Posted by vp19 on 2007.09.08 at 00:38
Current mood: aggravatedaggravated
Tags: , , , , , ,

The sport of boxing has certainly seen better days. If you know the name of even one of the several world heavyweight champions floating about the various federations (OK, "heavyweight" and "float" is an ill-suited mixed metaphor), you're a better man or woman than the rest of us. At best, it's now a niche sport, with a decline similar to what horse racing has experienced outside the Triple Crown events.

But it wasn't always thus. For many years, boxing was one of the biggest American sports, surpassed only by major league baseball. It was bigger than pro football, and far bigger than pro basketball (in its embryonic state) or pro hockey.

As one of the most athletic stars in the Hollywood community, it should come as no surprise that Carole Lombard liked boxing. She occasionally attended fight cards at the fabled Olympic Auditorium in downtown Los Angeles (it's still in existence as the Grand Olympic Auditorium, which is appropriate since it's on South Grand Street) and the American Legion Stadium in Hollywood (which closed in 1959 and is now site of a bowling alley).

In her youth as Jane Peters, sometime in 1921, Carole and brother Stuart received boxing lessons from lightweight champ Benny Leonard, a Los Angeles resident.
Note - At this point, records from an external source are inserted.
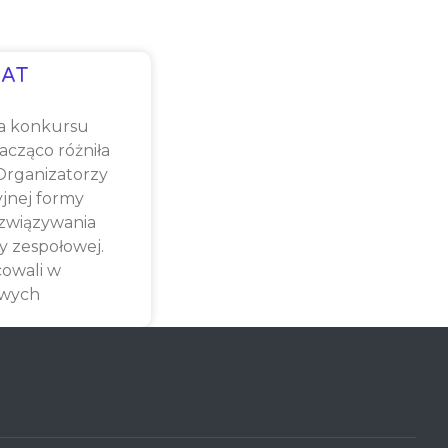
AT
a konkursu
cząco różniła
 Organizatorzy
yjnej formy
związywania
y zespołowej.
cowali w
owych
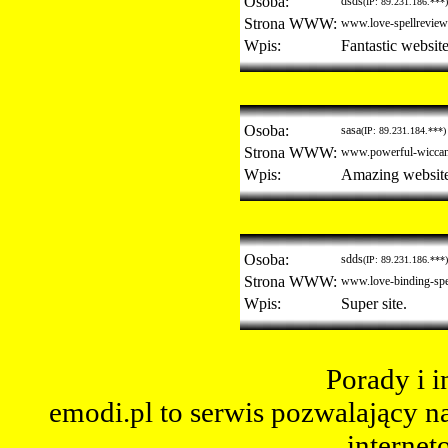
Osoba:
dsds
(IP: 89.231.186.***)
Strona WWW:
www.love-spellreview
Wpis:
Fantastic website
Osoba:
sasa
(IP: 89.231.184.***)
Strona WWW:
www.powerful-wiccan-
Wpis:
Amazing website
Osoba:
sdds
(IP: 89.231.186.***)
Strona WWW:
www.love-binding-spe
Wpis:
Super site.
Porady i 
emodi.pl to serwis pozwalający n
internet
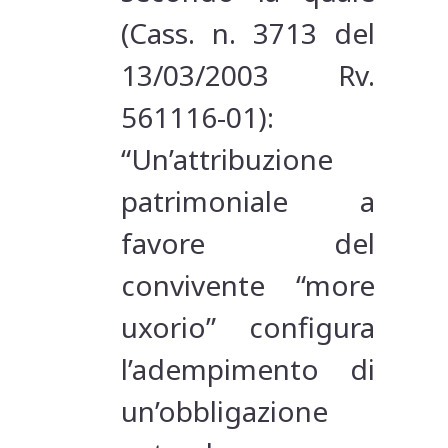
(Cass. n. 3713 del
13/03/2003 Rv.
561116-01):
“Un’attribuzione
patrimoniale a
favore del
convivente “more
uxorio” configura
l’adempimento di
un’obbligazione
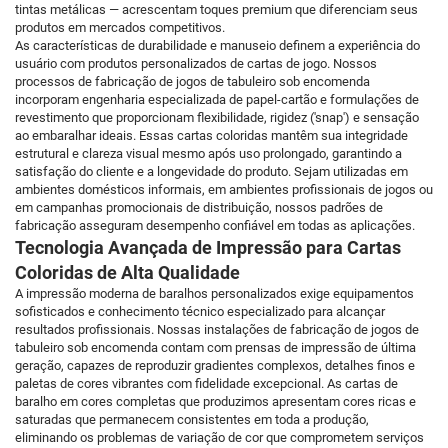
tintas metálicas — acrescentam toques premium que diferenciam seus
produtos em mercados competitivos.
As características de durabilidade e manuseio definem a experiência do
usuário com produtos personalizados de cartas de jogo. Nossos
processos de fabricação de jogos de tabuleiro sob encomenda
incorporam engenharia especializada de papel-cartão e formulações de
revestimento que proporcionam flexibilidade, rigidez ('snap') e sensação
ao embaralhar ideais. Essas cartas coloridas mantêm sua integridade
estrutural e clareza visual mesmo após uso prolongado, garantindo a
satisfação do cliente e a longevidade do produto. Sejam utilizadas em
ambientes domésticos informais, em ambientes profissionais de jogos ou
em campanhas promocionais de distribuição, nossos padrões de
fabricação asseguram desempenho confiável em todas as aplicações.
Tecnologia Avançada de Impressão para Cartas
Coloridas de Alta Qualidade
A impressão moderna de baralhos personalizados exige equipamentos
sofisticados e conhecimento técnico especializado para alcançar
resultados profissionais. Nossas instalações de fabricação de jogos de
tabuleiro sob encomenda contam com prensas de impressão de última
geração, capazes de reproduzir gradientes complexos, detalhes finos e
paletas de cores vibrantes com fidelidade excepcional. As cartas de
baralho em cores completas que produzimos apresentam cores ricas e
saturadas que permanecem consistentes em toda a produção,
eliminando os problemas de variação de cor que comprometem serviços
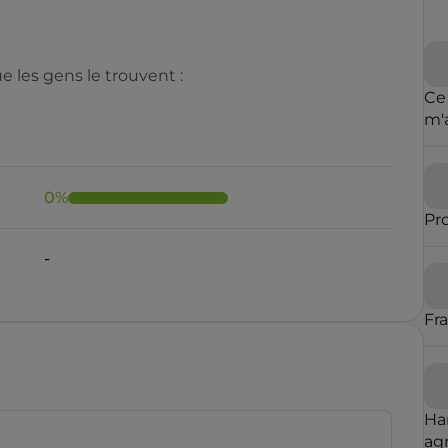
 les gens le trouvent :
Ce
m'
cl
de 
0
%
Pr
Il y a moins de 1 minute
Fr
rauduleux
Ha
agr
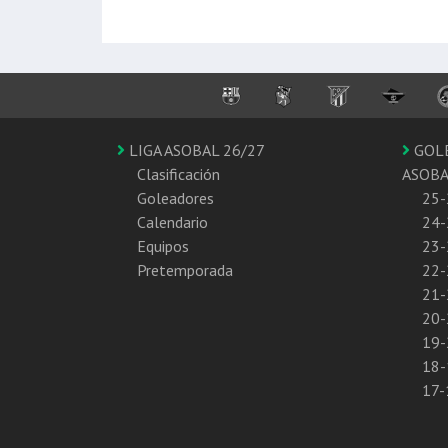
LIGA ASOBAL 26/27
GOL
Clasificación
ASOB
Goleadores
25-
Calendario
24-
Equipos
23-
Pretemporada
22-
21-
20-
19-
18-
17-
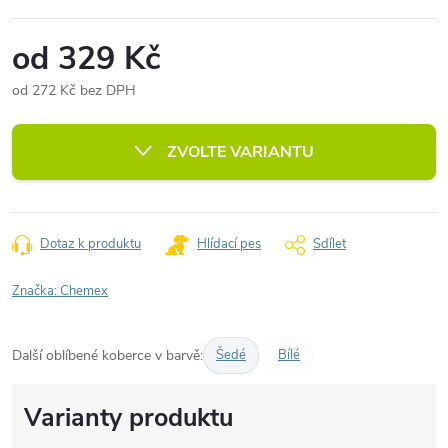
od
329 Kč
od
272 Kč
bez DPH
Měrná
cena:
ZVOLTE VARIANTU
Dotaz k produktu
Hlídací pes
Sdílet
Značka:
Chemex
Další oblíbené koberce v barvě:
Šedé
Bílé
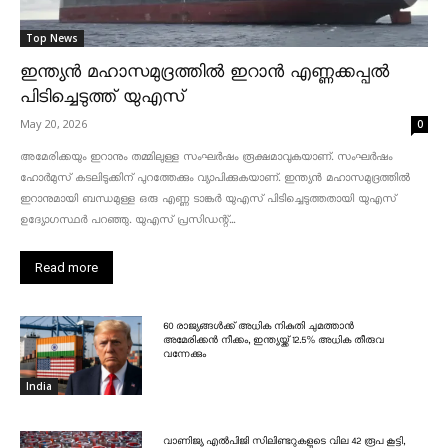
Top News
ഇന്ത്യൻ മഹാസമുദ്രത്തിൽ ഇറാൻ എണ്ണക്കപ്പൽ
പിടിച്ചെടുത്ത് യുഎസ്
May 20, 2026
0
അമേരിക്കയും ഇറാനും തമ്മിലുള്ള സംഘർഷം രൂക്ഷമാവുകയാണ്. സംഘർഷം
ഹോർമുസ് കടലിടുക്കിന് പുറത്തേക്കും വ്യാപിക്കുകയാണ്. ഇന്ത്യൻ മഹാസമുദ്രത്തിൽ
ഇറാനുമായി ബന്ധമുള്ള ഒരു എണ്ണ ടാങ്കർ യുഎസ് പിടിച്ചെടുത്തതായി യുഎസ്
ഉദ്യോഗസ്ഥർ പറഞ്ഞു. യുഎസ് പ്രസിഡന്റ്...
Read more
60 രാജ്യങ്ങൾക്ക് അധിക നികുതി ചുമത്താൻ
അമേരിക്കൻ നീക്കം, ഇന്ത്യയ്ക്ക് 12.5% അധിക തീരുവ
വന്നേക്കും
India
വാണിജ്യ എൽപിജി സിലിണ്ടറുകളുടെ വില 42 രൂപ കൂട്ടി,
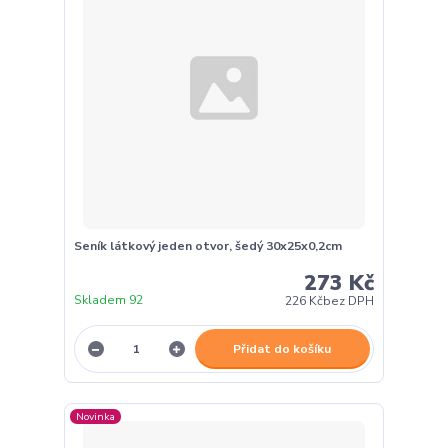
Seník látkový jeden otvor, šedý 30x25x0,2cm
273 Kč
Skladem 92
226 Kč
bez DPH
Přidat do košíku
Novinka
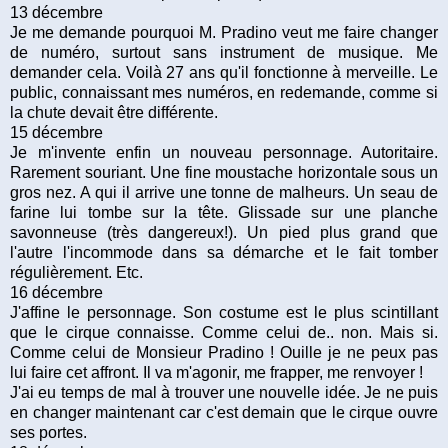
13 décembre
Je me demande pourquoi M. Pradino veut me faire changer
de numéro, surtout sans instrument de musique. Me
demander cela. Voilà 27 ans qu'il fonctionne à merveille. Le
public, connaissant mes numéros, en redemande, comme si
la chute devait être différente.
15 décembre
Je m'invente enfin un nouveau personnage. Autoritaire.
Rarement souriant. Une fine moustache horizontale sous un
gros nez. A qui il arrive une tonne de malheurs. Un seau de
farine lui tombe sur la tête. Glissade sur une planche
savonneuse (très dangereux!). Un pied plus grand que
l'autre l'incommode dans sa démarche et le fait tomber
régulièrement. Etc.
16 décembre
J'affine le personnage. Son costume est le plus scintillant
que le cirque connaisse. Comme celui de.. non. Mais si.
Comme celui de Monsieur Pradino ! Ouille je ne peux pas
lui faire cet affront. Il va m'agonir, me frapper, me renvoyer !
J'ai eu temps de mal à trouver une nouvelle idée. Je ne puis
en changer maintenant car c'est demain que le cirque ouvre
ses portes.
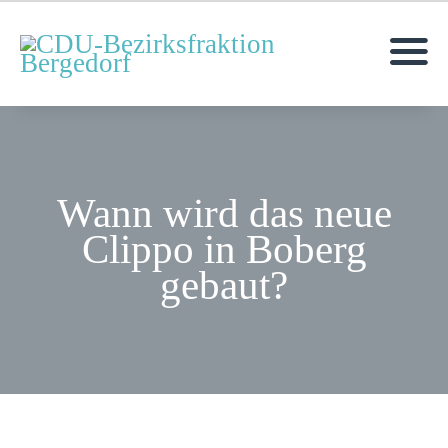
MOIN!
AKTUELLES
Wann wird das neue
MITGLIEDER
Clippo in Boberg
ANFRAGEN & ANTRÄGE
gebaut?
TERMINE
KONTAKT
KREISVERBAND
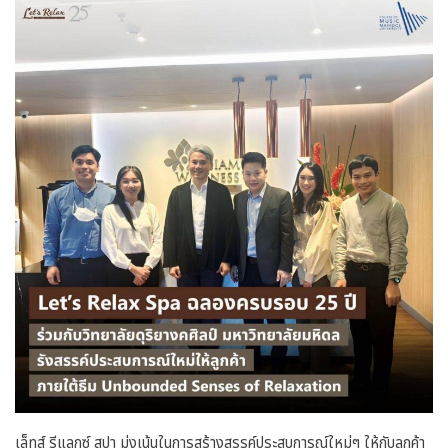
เล็ทส์ รีแลกซ์ สปา มุ่งเน้นในการสร้างสรรค์ประสบการณ์ใหม่ๆ ให้กับลูกค้า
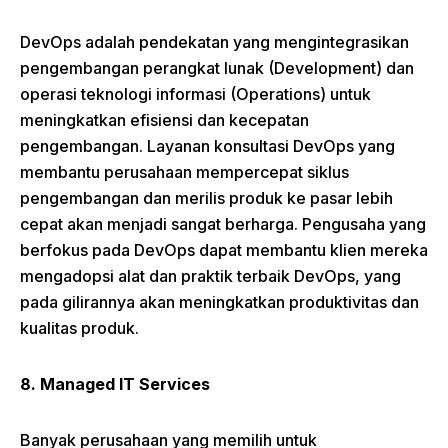
DevOps adalah pendekatan yang mengintegrasikan
pengembangan perangkat lunak (Development) dan
operasi teknologi informasi (Operations) untuk
meningkatkan efisiensi dan kecepatan
pengembangan. Layanan konsultasi DevOps yang
membantu perusahaan mempercepat siklus
pengembangan dan merilis produk ke pasar lebih
cepat akan menjadi sangat berharga. Pengusaha yang
berfokus pada DevOps dapat membantu klien mereka
mengadopsi alat dan praktik terbaik DevOps, yang
pada gilirannya akan meningkatkan produktivitas dan
kualitas produk.
8. Managed IT Services
Banyak perusahaan yang memilih untuk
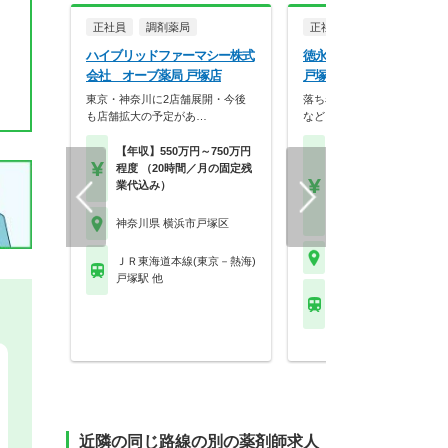
正社員
調剤薬局
正社員
調剤薬局
ハイブリッドファーマシー株式
徳永薬局株式会社 徳永
会社 オーブ薬局 戸塚店
戸塚店
東京・神奈川に2店舗展開・今後
落ち着いた内装やバリアフリ
も店舗拡大の予定があ…
など、患者様が相談し…
【年収】550万円～750万円
【月収】26.7万円程度
程度 （20時間／月の固定残
験者モデル月収
業代込み）
【年収】410万円～60
モデル
【時給】2,000円～
神奈川県 横浜市戸塚区
神奈川県 横浜市戸塚区
ＪＲ東海道本線(東京－熱海)
戸塚駅 他
ＪＲ東海道本線(東京－
戸塚駅 他
近隣の同じ路線の別の薬剤師求人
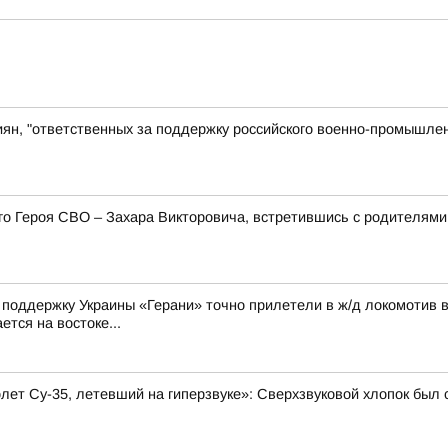
иян, "ответственных за поддержку российского военно-промышлен
его Героя СВО – Захара Викторовича, встретившись с родителя
а поддержку Украины «Герани» точно прилетели в ж/д локомотив 
ется на востоке...
олет Су-35, летевший на гиперзвуке»: Сверхзвуковой хлопок бы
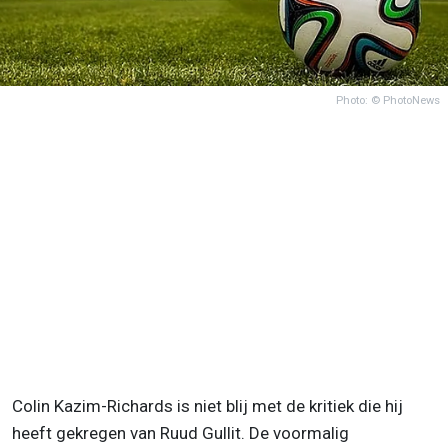
Photo: © PhotoNews
Colin Kazim-Richards is niet blij met de kritiek die hij
heeft gekregen van Ruud Gullit. De voormalig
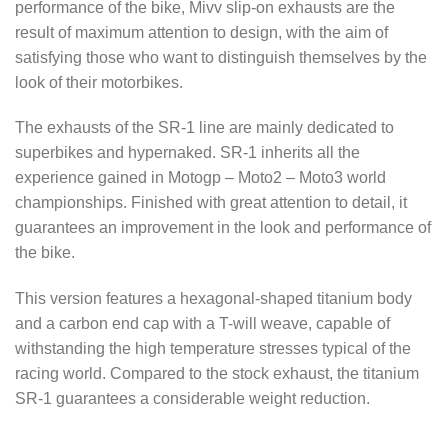
performance of the bike, Mivv slip-on exhausts are the
result of maximum attention to design, with the aim of
satisfying those who want to distinguish themselves by the
look of their motorbikes.
The exhausts of the SR-1 line are mainly dedicated to
superbikes and hypernaked. SR-1 inherits all the
experience gained in Motogp – Moto2 – Moto3 world
championships. Finished with great attention to detail, it
guarantees an improvement in the look and performance of
the bike.
This version features a hexagonal-shaped titanium body
and a carbon end cap with a T-will weave, capable of
withstanding the high temperature stresses typical of the
racing world. Compared to the stock exhaust, the titanium
SR-1 guarantees a considerable weight reduction.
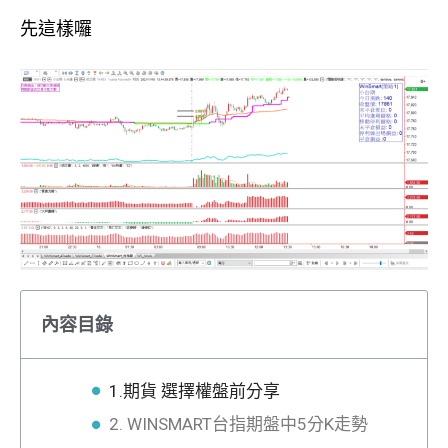
先這樣囉
內容目錄
1.期貨 選擇權盤前分享
2. WINSMART台指期盤中5分K走勢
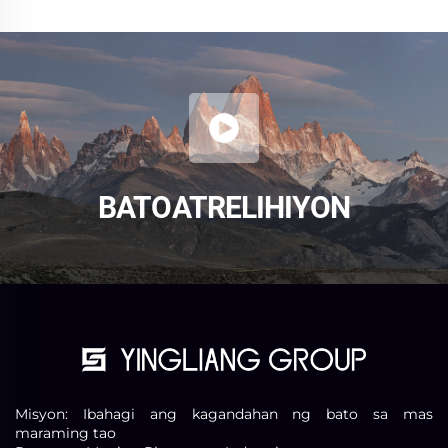
BATO AT RELIHIYON
Misyon: Ibahagi ang kagandahan ng bato sa mas
maraming tao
More than 15 years later, she would put that pugilistic experience to use on the screen.

It came during a scene in her only three-strip Technicolor film, the satirical "Nothing Sacred," Hazel Flagg (Lombard), who is putting on a ruse that she's dying of radium poisoning so she can visit New York, is in danger of being exposed as a fraud. In order to keep things going, reporter Wally Cook (Fredric March) tries to raise her ire, and with it her temperature:

Lombard also received some on-the-set training from boxer-turned-actor "Slapsie" Maxie Rosenbloom, a former light-heavyweight champion, who has a small role in the film.

The "fight" scene is arguably the most memorable part of the film, and quickly became a selling point. Witness the poster above, or this one from Spain:

carole lombard nothing sacred spanish poster

One final anecdote about Lombard and March: Carole had heard that Fredric reportedly liked to put the make on his leading ladies, so one day during filming she invited him to her dressing room. March began making his moves, eventually pawing his way up Carole's dress -- but when he got past her thighs, instead of hitting the jackpot he found...a dildo. The winner: Lombard, by TKO.